Segment Open
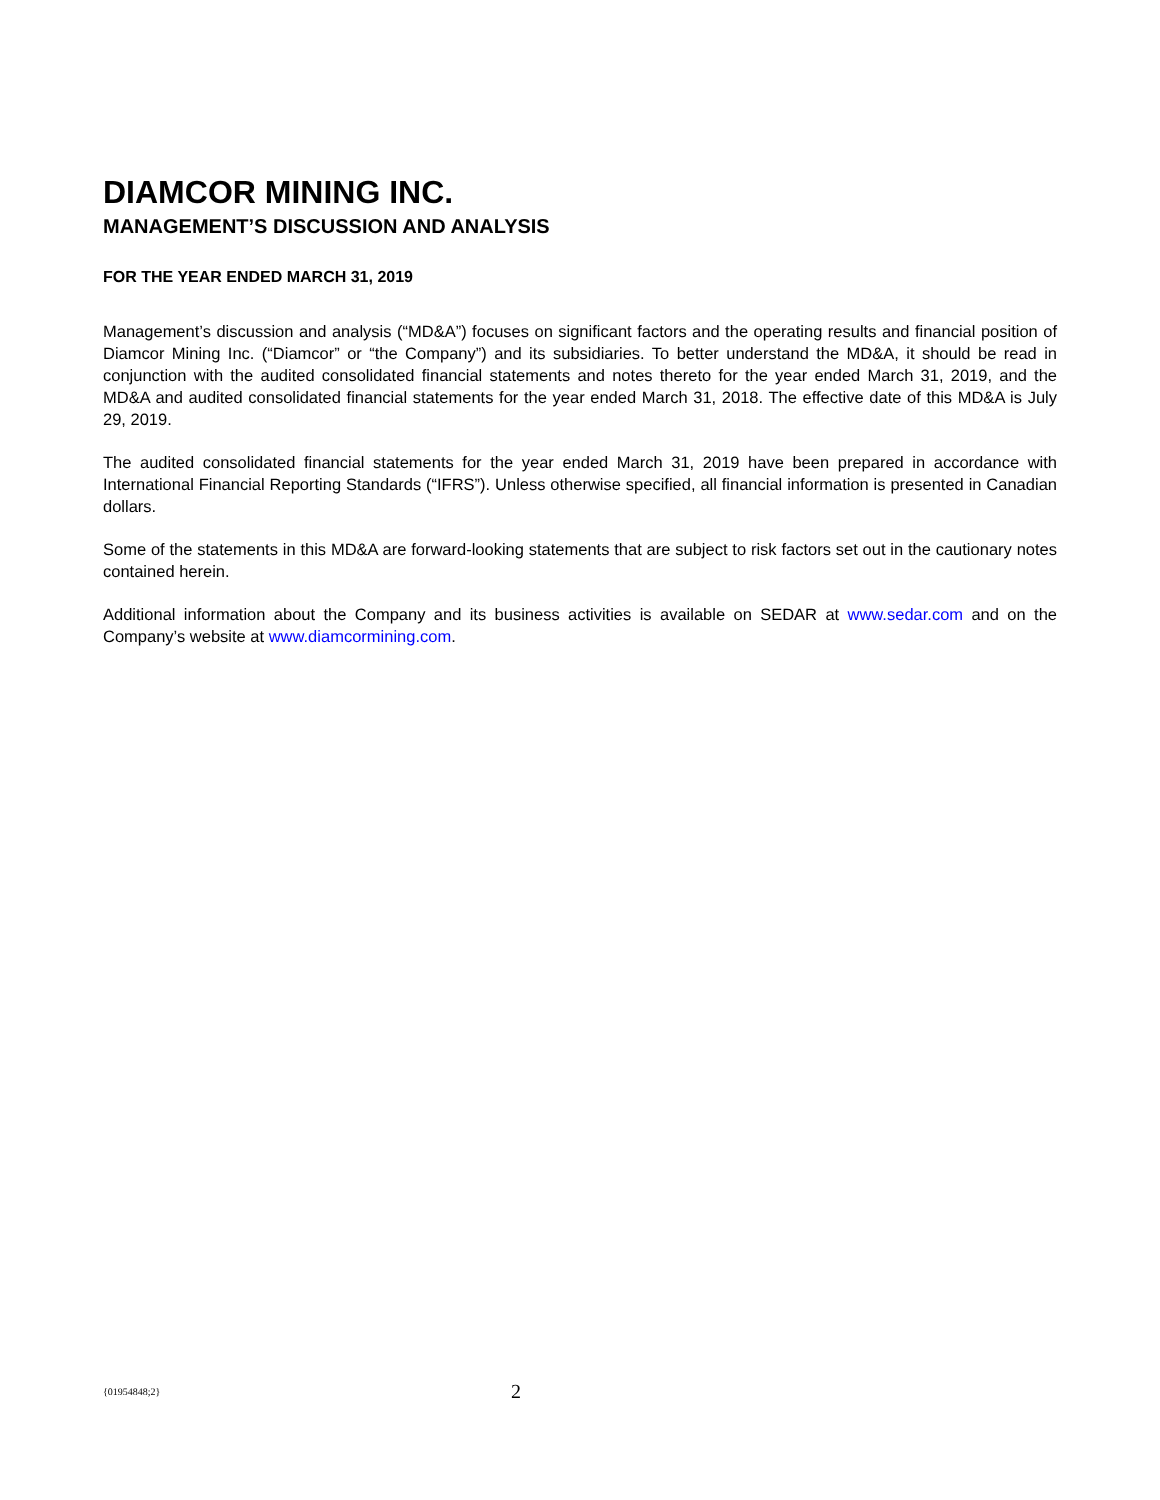DIAMCOR MINING INC.
MANAGEMENT’S DISCUSSION AND ANALYSIS
FOR THE YEAR ENDED MARCH 31, 2019
Management’s discussion and analysis (“MD&A”) focuses on significant factors and the operating results and financial position of Diamcor Mining Inc. (“Diamcor” or “the Company”) and its subsidiaries. To better understand the MD&A, it should be read in conjunction with the audited consolidated financial statements and notes thereto for the year ended March 31, 2019, and the MD&A and audited consolidated financial statements for the year ended March 31, 2018. The effective date of this MD&A is July 29, 2019.
The audited consolidated financial statements for the year ended March 31, 2019 have been prepared in accordance with International Financial Reporting Standards (“IFRS”). Unless otherwise specified, all financial information is presented in Canadian dollars.
Some of the statements in this MD&A are forward-looking statements that are subject to risk factors set out in the cautionary notes contained herein.
Additional information about the Company and its business activities is available on SEDAR at www.sedar.com and on the Company’s website at www.diamcormining.com.
{01954848;2} 2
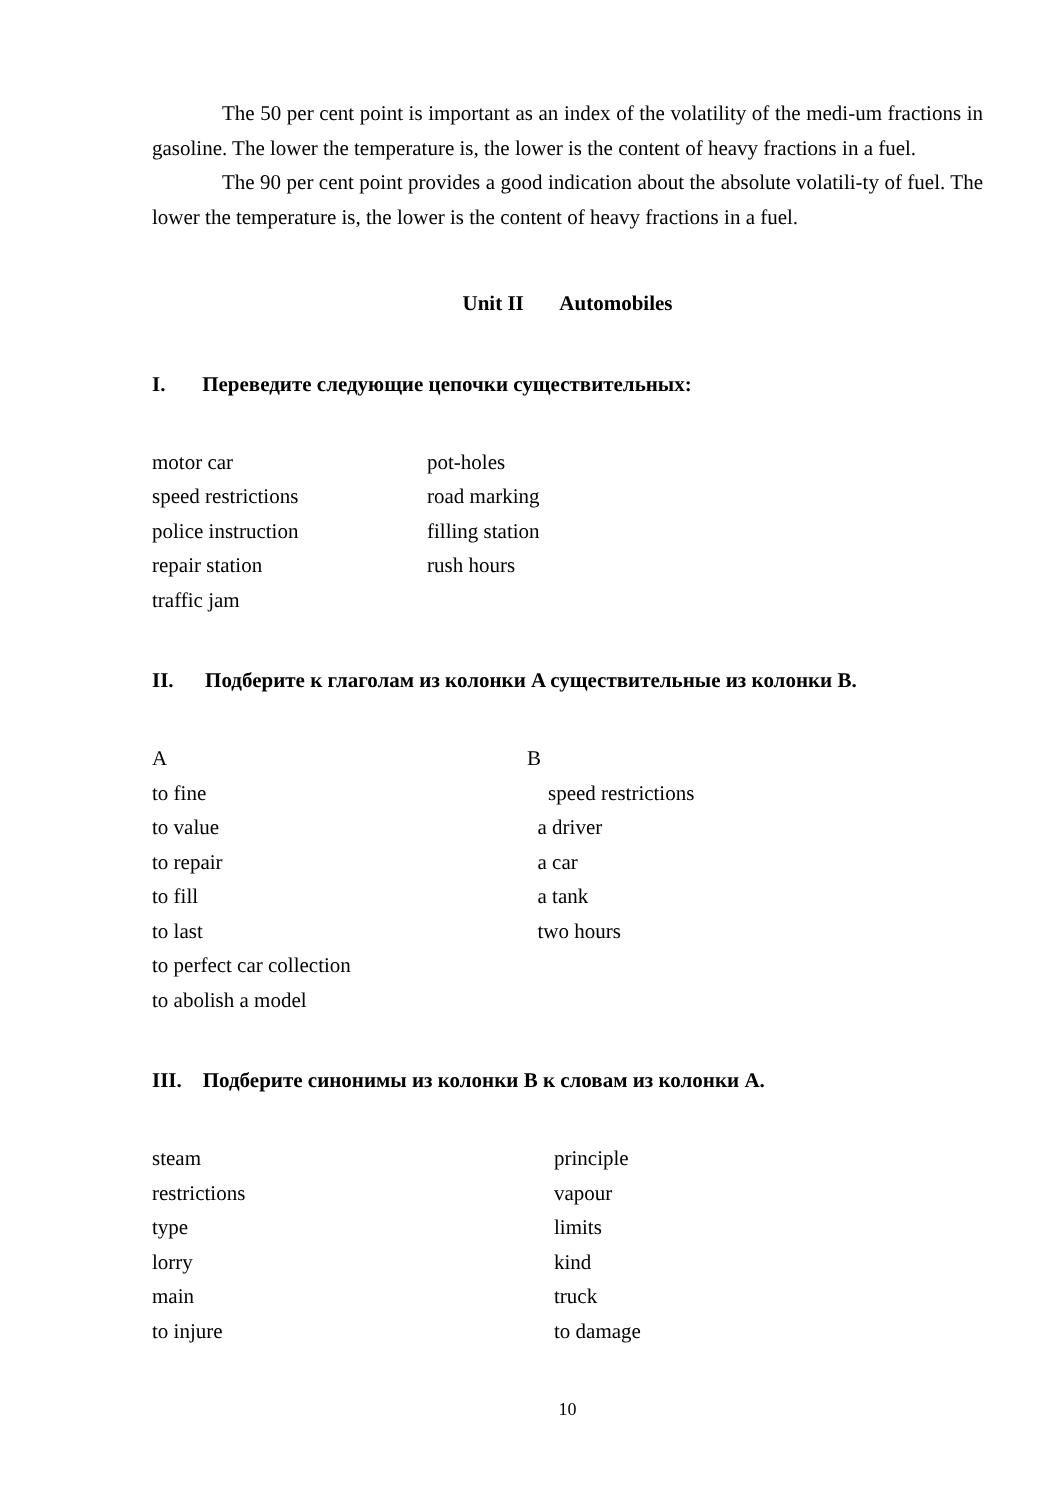The 50 per cent point is important as an index of the volatility of the medi-um fractions in gasoline. The lower the temperature is, the lower is the content of heavy fractions in a fuel.
The 90 per cent point provides a good indication about the absolute volatili-ty of fuel. The lower the temperature is, the lower is the content of heavy fractions in a fuel.
Unit II Automobiles
I. Переведите следующие цепочки существительных:
motor car pot-holes
speed restrictions road marking
police instruction filling station
repair station rush hours
traffic jam
II. Подберите к глаголам из колонки A существительные из колонки B.
A B
to fine speed restrictions
to value a driver
to repair a car
to fill a tank
to last two hours
to perfect car collection
to abolish a model
III. Подберите синонимы из колонки B к словам из колонки A.
steam principle
restrictions vapour
type limits
lorry kind
main truck
to injure to damage
10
Segment Closed
Return each of the lines exactly as they appear above, with no images.

DIAMCOR MINING INC.
MANAGEMENT’S DISCUSSION AND ANALYSIS
FOR THE YEAR ENDED MARCH 31, 2019
Management’s discussion and analysis (“MD&A”) focuses on significant factors and the operating results and financial position of Diamcor Mining Inc. (“Diamcor” or “the Company”) and its subsidiaries. To better understand the MD&A, it should be read in conjunction with the audited consolidated financial statements and notes thereto for the year ended March 31, 2019, and the MD&A and audited consolidated financial statements for the year ended March 31, 2018. The effective date of this MD&A is July 29, 2019.
The audited consolidated financial statements for the year ended March 31, 2019 have been prepared in accordance with International Financial Reporting Standards (“IFRS”). Unless otherwise specified, all financial information is presented in Canadian dollars.
Some of the statements in this MD&A are forward-looking statements that are subject to risk factors set out in the cautionary notes contained herein.
Additional information about the Company and its business activities is available on SEDAR at www.sedar.com and on the Company’s website at www.diamcormining.com.
{01954848;2} 2
The 50 per cent point is important as an index of the volatility of the medi-um fractions in gasoline. The lower the temperature is, the lower is the content of heavy fractions in a fuel.
The 90 per cent point provides a good indication about the absolute volatili-ty of fuel. The lower the temperature is, the lower is the content of heavy fractions in a fuel.
Unit II Automobiles
I. Переведите следующие цепочки существительных:
motor car pot-holes
speed restrictions road marking
police instruction filling station
repair station rush hours
traffic jam
II. Подберите к глаголам из колонки A существительные из колонки B.
A B
to fine speed restrictions
to value a driver
to repair a car
to fill a tank
to last two hours
to perfect car collection
to abolish a model
III. Подберите синонимы из колонки B к словам из колонки A.
steam principle
restrictions vapour
type limits
lorry kind
main truck
to injure to damage
10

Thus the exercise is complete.